The Essential Warren Oates: TWO-LANE BLACKTOP (1971)
But GTO is different. Oates brings a magic to the performance, in a role that Hellman always intended for him. The Girl sits ignored in the backseat of the Chevy while GTO stops and picks up every hitchhiker he finds and regales them with his life story - different with every person he picks up. There’s a profound sadness and loneliness at GTO’s heart, and Oates is the only actor who could have found it. Wearing ascots and silly driving gloves, GTO is a phony who doesn’t know a thing about cars, but he’s also very genuine. In other hands the surface bravado of GTO - he’s won the car in Vegas, he bought the car with his earnings as a test pilot, he won the pink slip off two long hairs - would overwhelm the character. He’d be a creep, maybe comic relief. But Oates pinpoints the humanity, the desperate need for connection. GTO has a bunch of tapes in his car, and they’re of all kinds of music. Whatever the hitchhiker wants to listen to, be it rock, soul, funk, hillbilly or western. Hell, even when Harry Dean Stanton comes onto GTO the driver doesn’t kick him out of the car; he gives him another shot, and even then won’t drop the guy off in the rain.
Oates himself is something of a ringer in the film. The rest of the main cast are non-actors; Bird was a model while Wilson was a Beach Boy. James Taylor had just released his first album, and this was the only movie he ever made (as of 2007 he hadn’t even seen it). There’s an honesty and a rawness in their performances, but they’re also manifestly amateur. Oates’ genius is that he doesn’t blow the others out of their scenes together; he allows the rock stars and the model to be in his world, never sacrificing his own talents but also never drawing attention to their lack of it. Two-Lane Blacktop is a notoriously languid film, evoking the distances of long road trips, but it’s also often electric. Every GTO scene is filled with Oates’ energy, which he modulates to fit into the naturalistic world Hellman is creating.
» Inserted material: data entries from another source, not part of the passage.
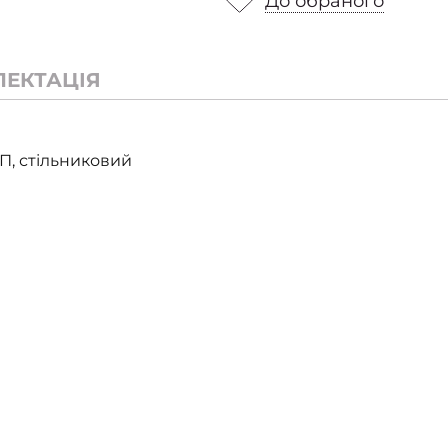
До обраного
ЛЕКТАЦІЯ
П, стільниковий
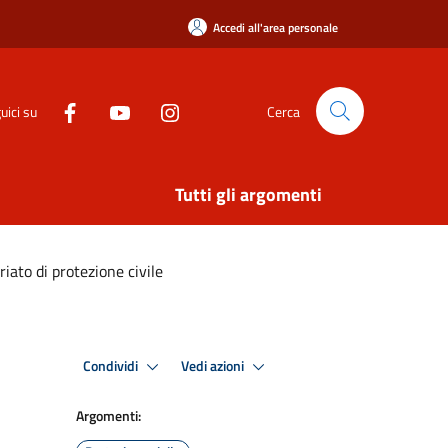
Accedi all'area personale
uici su
Cerca
Tutti gli argomenti
ato di protezione civile
Condividi
Vedi azioni
Argomenti:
Two-Lane Blacktop is one of the few films where Oates had a chance to play the lead (or one of them, anyway). He’s brilliant in it, subtle and nuanced and honest. As I get older and revisit the film, GTO more and more becomes the hero of the piece to me. The Driver and The Mechanic are kind of dicks, and The Driver’s feelings for The Girl come across as petty and possessive - it’s like he wants her just because The Mechanic fucked her. The scenes where they help GTO during the course of the race once felt to me like cowboy chivalry, but now feels like smugness. Watching it now, Two-Lane Blacktop feels like Oates’ movie, one that he graciously allows Taylor and Wilson to share. Maybe he’s a square, maybe he’s a bit of a putz, maybe he’s a big talker and a tale spinner, but GTO is emotionally honest and decent. Two-Lane Blacktop is a 70s movie, which means everybody is looking for something. The Driver and The Mechanic are essentially empty, just looking for the next street race. The Girl is looking for the next person to take her somewhere, and then ditch. But GTO is out on the road looking for something real - a human connection.